Focus: Jeder Zweite fühlt sich schlechter abgesichert

Interessant ist die Reaktion des Gesundheitsministeriums auf durch Focus Online erwähnte Studie:
Das Gesundheitsministerium trat dem negativen Eindruck entgegen. Mit der Reform seien die Leistungen der gesetzlichen Krankenversicherung ausgeweitet worden. Für ärztliche Behandlung und Klinken stünden Milliardenbeträge zusätzlich zur Verfügung, sagte Ministeriumssprecherin Dagmar Kaiser.
Zentrale Frage ist hier also, wo der Unterschied zwischen der Faktenlage und dem subjektiven Erleben begründet liegt – und wie das Ministerium dem entgegenwirken könnte.
Das Ziel sollte hier sein, dass die Fakten (passend zum Focus Slogan) der Bevölkerung intensiver kommuniziert werden und dass parallel die öffentliche Meinung direkter abgeschöpft wird. Für beide Ziele ist eine Feedback Plattform, wie sie zur Zeit von der AOK geplant ist, auch für das Gesundheitsministerium denkbar; Ministerien wie das Britische Department of Health gehen hier mit gutem Beispiel voran.

########################################

### [Zu erledigende Aufgaben]
A: Wer äußerte sich laut dem Text als Sprecherin für das Gesundheitsministerium?
B: Warum hält der Text eine Feedback-Plattform auch für das Gesundheitsministerium für denkbar?
C: Schreibe den Abschnitt des Textes neu, der mit den Worten „Das Ziel sollte“ beginnt und mit „gutem Beispiel voran.“ endet. Ersetze dabei „Feedback Plattform“ durch „Dialogplattform“.
Die Daten stehen für sich und gehören nicht zum Text.

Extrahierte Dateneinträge
########################################

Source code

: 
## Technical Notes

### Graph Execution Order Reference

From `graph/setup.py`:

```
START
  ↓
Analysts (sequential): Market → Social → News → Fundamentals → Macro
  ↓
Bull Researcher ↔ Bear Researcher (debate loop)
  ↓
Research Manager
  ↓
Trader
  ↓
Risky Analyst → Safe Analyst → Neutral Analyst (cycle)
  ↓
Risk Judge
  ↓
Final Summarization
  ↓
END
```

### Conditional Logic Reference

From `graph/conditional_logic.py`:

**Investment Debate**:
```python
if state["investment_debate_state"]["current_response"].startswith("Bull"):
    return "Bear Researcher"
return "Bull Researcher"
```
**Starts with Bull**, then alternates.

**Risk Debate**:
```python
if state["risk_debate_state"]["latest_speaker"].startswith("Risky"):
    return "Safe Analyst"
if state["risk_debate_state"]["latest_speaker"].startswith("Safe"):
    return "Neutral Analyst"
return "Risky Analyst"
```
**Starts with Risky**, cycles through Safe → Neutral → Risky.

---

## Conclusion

########################################

### [Lösungen]
A: Ministeriumssprecherin Dagmar Kaiser.

B: Eine solche Plattform kann beide genannten Ziele erfüllen. Die Fakten ließen sich der Bevölkerung intensiver kommunizieren, und zugleich könnte die öffentliche Meinung direkter abgeschöpft werden.

C:
Das Ziel sollte hier sein, dass die Fakten (passend zum Focus Slogan) der Bevölkerung intensiver kommuniziert werden und dass parallel die öffentliche Meinung direkter abgeschöpft wird. Für beide Ziele ist eine Dialogplattform, wie sie zur Zeit von der AOK geplant ist, auch für das Gesundheitsministerium denkbar; Ministerien wie das Britische Department of Health gehen hier mit gutem Beispiel voran.